Brent crude jumped more than two percent right away, nearing ninety-eight dollars a barrel. Shipping lanes slowed, a few airlines pulled flights to the Gulf, and the usual ripple effects followed—higher fuel and goods prices at a moment when many families are still wary of inflation.
In Washington, President Trump called the operations necessary to clear the strait and took a shot at NATO allies for offering too little help. He described it as a limited move, not the start of something larger. Defense Secretary Pete Hegseth backed him up, framing Iran's response as a sign of weakness.
Kent's exit, though, brought the internal cracks into view. His letter suggested the administration was being pulled into a fight that didn't line up with American priorities. Trump pushed back, labeling Kent soft on security. It fits a pattern of quiet disagreements showing up in other recent decisions.
That same day the Senate Intelligence Committee held its hearing on global threats. Directors Tulsi Gabbard, Kash Patel, and John Ratcliffe were scheduled to testify, giving senators a chance to dig into the intelligence that led to the strikes. The questions about threat levels, allied input, and the danger of things widening were hard to avoid.

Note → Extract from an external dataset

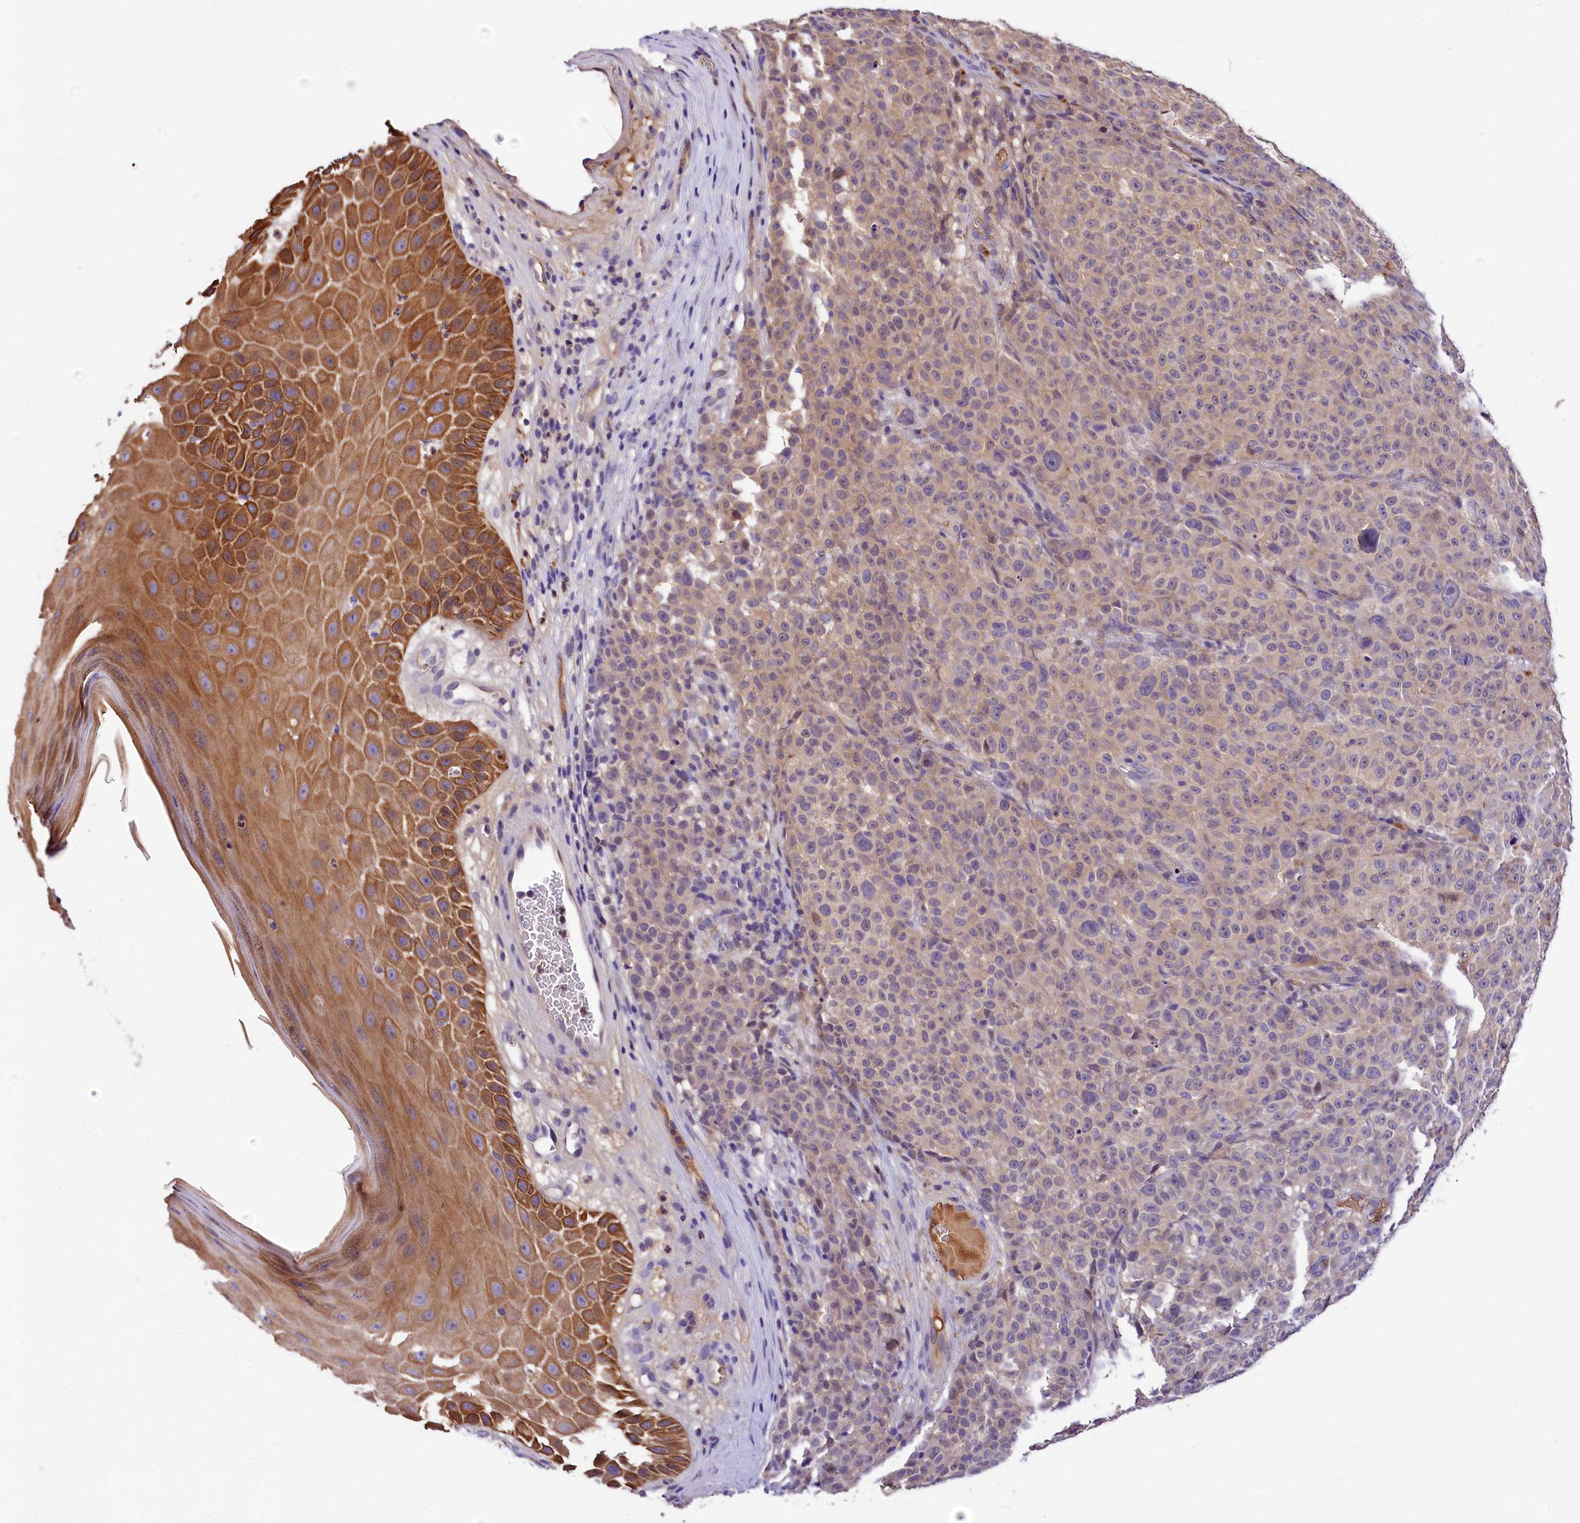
{"staining": {"intensity": "weak", "quantity": "<25%", "location": "cytoplasmic/membranous"}, "tissue": "melanoma", "cell_type": "Tumor cells", "image_type": "cancer", "snomed": [{"axis": "morphology", "description": "Malignant melanoma, NOS"}, {"axis": "topography", "description": "Skin"}], "caption": "Immunohistochemistry (IHC) histopathology image of neoplastic tissue: malignant melanoma stained with DAB displays no significant protein expression in tumor cells.", "gene": "ARMC6", "patient": {"sex": "female", "age": 82}}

Beyond the buildings in Washington, the uncertainty spreads. Iran has warned of more attacks on energy targets. There are unconfirmed reports of Russian help with Iranian defenses. Events have moved fast, leaving little space for second thoughts.

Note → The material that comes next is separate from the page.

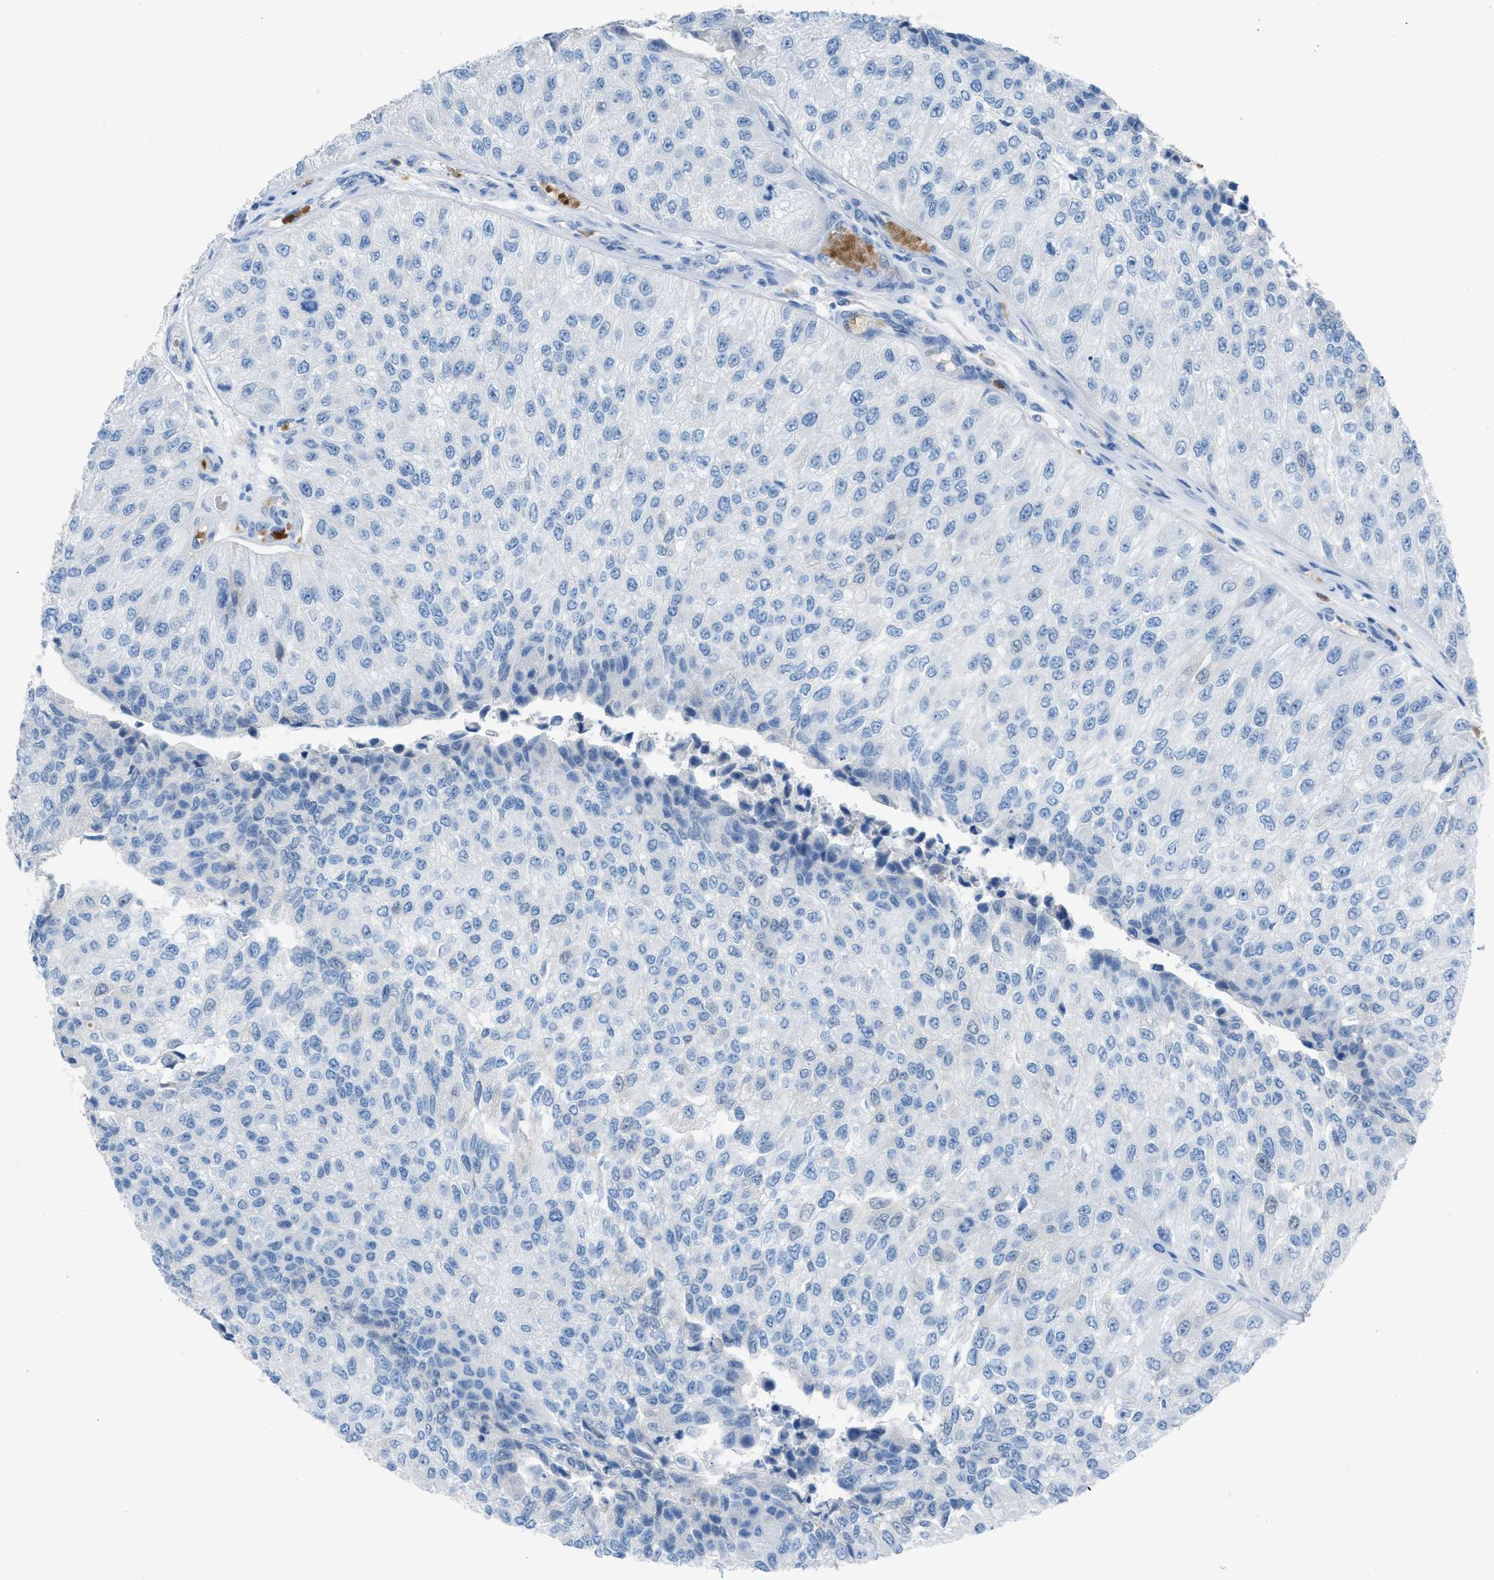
{"staining": {"intensity": "negative", "quantity": "none", "location": "none"}, "tissue": "urothelial cancer", "cell_type": "Tumor cells", "image_type": "cancer", "snomed": [{"axis": "morphology", "description": "Urothelial carcinoma, High grade"}, {"axis": "topography", "description": "Kidney"}, {"axis": "topography", "description": "Urinary bladder"}], "caption": "High magnification brightfield microscopy of urothelial cancer stained with DAB (brown) and counterstained with hematoxylin (blue): tumor cells show no significant staining.", "gene": "CFAP77", "patient": {"sex": "male", "age": 77}}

These situations in the Middle East tend to follow old patterns: worries over energy routes, the push to limit Iranian reach, and the domestic politics that color how any administration talks about it. A resignation like Kent's stands out because it cuts through the usual talking points.
It's still too soon to know whether this stays contained or turns into something longer. Oil traders will keep their eyes on the strait. Lawmakers will pore over the briefings. For the moment, the costs—human, economic, political—are what people are weighing, in a region where tensions have been building for years.